> WHAT YOU HAVE TO DO
What is needed is each line of the data below that holds the string "Shop".
Start of SOURCE RECORDS
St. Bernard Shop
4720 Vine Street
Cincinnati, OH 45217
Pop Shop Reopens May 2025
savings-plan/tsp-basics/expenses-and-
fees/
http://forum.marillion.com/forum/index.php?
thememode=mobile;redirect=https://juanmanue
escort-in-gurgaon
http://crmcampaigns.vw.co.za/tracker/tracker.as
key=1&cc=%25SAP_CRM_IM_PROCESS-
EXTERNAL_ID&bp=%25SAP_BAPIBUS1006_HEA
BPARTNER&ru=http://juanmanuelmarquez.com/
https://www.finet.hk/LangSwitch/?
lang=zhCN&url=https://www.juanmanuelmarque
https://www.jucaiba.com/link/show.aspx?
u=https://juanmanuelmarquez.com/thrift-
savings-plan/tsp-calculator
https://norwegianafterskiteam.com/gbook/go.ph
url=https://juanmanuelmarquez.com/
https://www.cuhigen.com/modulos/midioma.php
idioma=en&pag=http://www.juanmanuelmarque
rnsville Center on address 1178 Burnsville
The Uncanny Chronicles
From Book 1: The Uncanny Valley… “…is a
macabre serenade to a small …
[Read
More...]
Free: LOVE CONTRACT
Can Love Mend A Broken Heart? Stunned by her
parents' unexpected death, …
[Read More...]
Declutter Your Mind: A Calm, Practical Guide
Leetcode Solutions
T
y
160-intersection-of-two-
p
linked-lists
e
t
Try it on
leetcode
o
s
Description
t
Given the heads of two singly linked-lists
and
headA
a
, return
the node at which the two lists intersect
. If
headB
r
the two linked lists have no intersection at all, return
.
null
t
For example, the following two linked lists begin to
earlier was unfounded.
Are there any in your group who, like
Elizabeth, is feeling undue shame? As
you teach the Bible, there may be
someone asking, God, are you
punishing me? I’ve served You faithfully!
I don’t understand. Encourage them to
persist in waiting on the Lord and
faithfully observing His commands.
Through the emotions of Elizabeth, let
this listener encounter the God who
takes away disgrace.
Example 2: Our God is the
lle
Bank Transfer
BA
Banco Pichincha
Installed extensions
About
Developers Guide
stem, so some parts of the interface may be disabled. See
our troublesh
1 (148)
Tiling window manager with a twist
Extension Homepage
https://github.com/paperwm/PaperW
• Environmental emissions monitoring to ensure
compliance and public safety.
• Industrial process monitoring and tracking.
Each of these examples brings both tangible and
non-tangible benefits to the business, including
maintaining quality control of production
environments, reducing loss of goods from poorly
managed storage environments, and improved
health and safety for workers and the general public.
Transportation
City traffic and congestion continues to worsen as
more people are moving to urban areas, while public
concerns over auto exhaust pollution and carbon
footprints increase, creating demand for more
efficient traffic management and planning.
End of SOURCE RECORDS
> YOUR SOLUTION
St. Bernard Shop
Pop Shop Reopens May 2025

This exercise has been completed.